Hogs produce three times more excrement than human beings do. Lloyd wrote about a Rolling Stone article entitled Pork's Dirty Little Secret which reported that an estimated 500,000 pigs at a subsidiary of pork giant Smithfield generates more fecal matter each year than the 1.5 million inhabitants of Manhattan. The kindest estimates put Smithfield's total waste discharge at 26 million tons a year. And this is toxic shit; the excrement falls into a waste bin under the pens along with broken bottles of insecticide, antibiotic syringes, stillborn pigs -- anything small enough to fit through the foot-wide pipes that drain the pits.

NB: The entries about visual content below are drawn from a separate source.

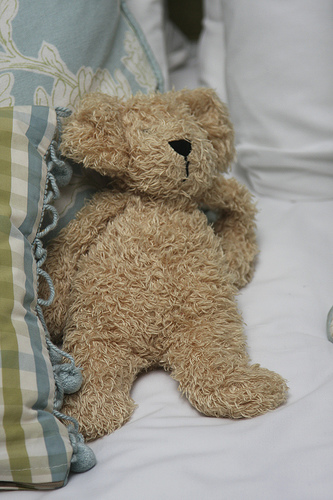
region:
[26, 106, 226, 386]
the teddy bear is brown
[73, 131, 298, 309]
the teddy bear is brown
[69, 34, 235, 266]
the teddy bear is brown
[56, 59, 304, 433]
soft cream color bear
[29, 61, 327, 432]
stuffed bear with two big soft ears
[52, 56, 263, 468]
soft bear with a black soft nose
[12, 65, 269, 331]
soft bear with two front paws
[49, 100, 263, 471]
soft bear with two soft back paws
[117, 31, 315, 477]
clean white sheet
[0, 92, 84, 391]
pillow with green on it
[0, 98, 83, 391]
pillow with blue fringe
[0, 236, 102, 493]
pillow with blue in the pring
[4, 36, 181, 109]
blue and white floral coverlet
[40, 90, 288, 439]
a furry tan teddy bear on a bed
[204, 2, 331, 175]
a white pillow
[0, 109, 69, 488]
a white blue and green checkered pillow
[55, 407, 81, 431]
blue yarn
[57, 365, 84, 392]
a bobble of made of blue yarn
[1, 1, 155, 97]
a blue green and white flowered pillow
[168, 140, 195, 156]
a black teddy bear nose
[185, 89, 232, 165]
a floppy toy bear ear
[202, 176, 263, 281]
a furry teddy bear arm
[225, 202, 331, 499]
a white bed sheet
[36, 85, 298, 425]
light brown furry teddy bear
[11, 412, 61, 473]
beige and blue patterned pillow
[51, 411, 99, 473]
baby blue fringe on pillow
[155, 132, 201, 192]
black nose on teddy bear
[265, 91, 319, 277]
clean white bed linens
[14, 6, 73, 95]
blue pillow with floral design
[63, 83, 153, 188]
big ears on teddy bear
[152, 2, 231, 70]
shadow between pillows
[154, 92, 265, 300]
bear leaning head on his paw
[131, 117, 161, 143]
bear eye hardly visible through fur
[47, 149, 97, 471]
Blue strings on the throw pillow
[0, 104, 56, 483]
Striped throw pillow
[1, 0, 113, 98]
Flower print on pillow case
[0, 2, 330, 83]
Pillows on the bed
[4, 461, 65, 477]
stitching on the pillow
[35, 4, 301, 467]
A teddy bear on the bed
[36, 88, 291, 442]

Factory Farming, a Greed Based Industry
Mr. McWilliams' most misguided statements might be that grass fed is just a gimmick for farmers to make more money and that factory farming wasn't just adopted because of it's lucrative nature. Smithfield, the largest and most profitable pork processor in the world, killed 27 million hogs last year. The business is profitable because it is inhumane. Factory sows live in a continuous cycle of impregnation. In fact, each sow has more than 20 piglets per year. After birth, factory hogs and sows are packed into tiny pens to increase marginal returns, regardless of the health consequences. Large pork producers figure that they can just innocculate their way out of any health concerns.
Can anyone seriously assert that ensuring that an animal eats better and has a little room to breath doesn't produce better quality pork?
While grass fed pork may be slightly more expensive, it is because the marginal costs are higher. For anyone to call grass fed farming greed-based seems no less than suspect. Greed-based or not, I'd rather eat pigs that roam freely, socialize, and engage in instinctive pig behavior like rooting, wallowing, and foraging; pigs that are not force fed hormones and antibiotics, or anything other than food you might eat yourself.